- **What the task asks**
Reproduce every line of all the records below without changing anything.

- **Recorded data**

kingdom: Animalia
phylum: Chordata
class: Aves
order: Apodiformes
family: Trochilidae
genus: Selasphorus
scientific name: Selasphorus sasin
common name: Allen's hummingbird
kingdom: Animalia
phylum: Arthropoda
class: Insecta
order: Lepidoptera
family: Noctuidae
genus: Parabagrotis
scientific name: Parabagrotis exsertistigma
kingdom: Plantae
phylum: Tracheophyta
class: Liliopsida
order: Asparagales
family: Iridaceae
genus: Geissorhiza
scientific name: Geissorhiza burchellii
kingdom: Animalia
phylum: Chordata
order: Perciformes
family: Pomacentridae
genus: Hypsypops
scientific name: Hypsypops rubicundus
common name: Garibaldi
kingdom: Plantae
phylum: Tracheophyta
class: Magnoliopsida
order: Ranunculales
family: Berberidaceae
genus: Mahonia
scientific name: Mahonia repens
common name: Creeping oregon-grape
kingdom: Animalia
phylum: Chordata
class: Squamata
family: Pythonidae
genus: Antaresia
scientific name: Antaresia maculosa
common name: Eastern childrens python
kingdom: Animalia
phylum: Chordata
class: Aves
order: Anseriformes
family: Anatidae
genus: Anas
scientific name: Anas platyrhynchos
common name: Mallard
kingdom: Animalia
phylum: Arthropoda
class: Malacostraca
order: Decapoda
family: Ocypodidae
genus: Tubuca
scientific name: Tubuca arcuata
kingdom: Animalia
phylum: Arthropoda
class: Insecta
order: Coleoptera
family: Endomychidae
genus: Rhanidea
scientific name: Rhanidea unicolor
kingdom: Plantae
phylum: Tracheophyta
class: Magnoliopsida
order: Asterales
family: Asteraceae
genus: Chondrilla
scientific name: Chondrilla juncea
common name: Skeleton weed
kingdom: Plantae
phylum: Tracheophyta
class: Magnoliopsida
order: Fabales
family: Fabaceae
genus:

- **Solution to this problem**
kingdom: Animalia
phylum: Chordata
class: Aves
order: Apodiformes
family: Trochilidae
genus: Selasphorus
scientific name: Selasphorus sasin
common name: Allen's hummingbird
kingdom: Animalia
phylum: Arthropoda
class: Insecta
order: Lepidoptera
family: Noctuidae
genus: Parabagrotis
scientific name: Parabagrotis exsertistigma
kingdom: Plantae
phylum: Tracheophyta
class: Liliopsida
order: Asparagales
family: Iridaceae
genus: Geissorhiza
scientific name: Geissorhiza burchellii
kingdom: Animalia
phylum: Chordata
order: Perciformes
family: Pomacentridae
genus: Hypsypops
scientific name: Hypsypops rubicundus
common name: Garibaldi
kingdom: Plantae
phylum: Tracheophyta
class: Magnoliopsida
order: Ranunculales
family: Berberidaceae
genus: Mahonia
scientific name: Mahonia repens
common name: Creeping oregon-grape
kingdom: Animalia
phylum: Chordata
class: Squamata
family: Pythonidae
genus: Antaresia
scientific name: Antaresia maculosa
common name: Eastern childrens python
kingdom: Animalia
phylum: Chordata
class: Aves
order: Anseriformes
family: Anatidae
genus: Anas
scientific name: Anas platyrhynchos
common name: Mallard
kingdom: Animalia
phylum: Arthropoda
class: Malacostraca
order: Decapoda
family: Ocypodidae
genus: Tubuca
scientific name: Tubuca arcuata
kingdom: Animalia
phylum: Arthropoda
class: Insecta
order: Coleoptera
family: Endomychidae
genus: Rhanidea
scientific name: Rhanidea unicolor
kingdom: Plantae
phylum: Tracheophyta
class: Magnoliopsida
order: Asterales
family: Asteraceae
genus: Chondrilla
scientific name: Chondrilla juncea
common name: Skeleton weed
kingdom: Plantae
phylum: Tracheophyta
class: Magnoliopsida
order: Fabales
family: Fabaceae
genus:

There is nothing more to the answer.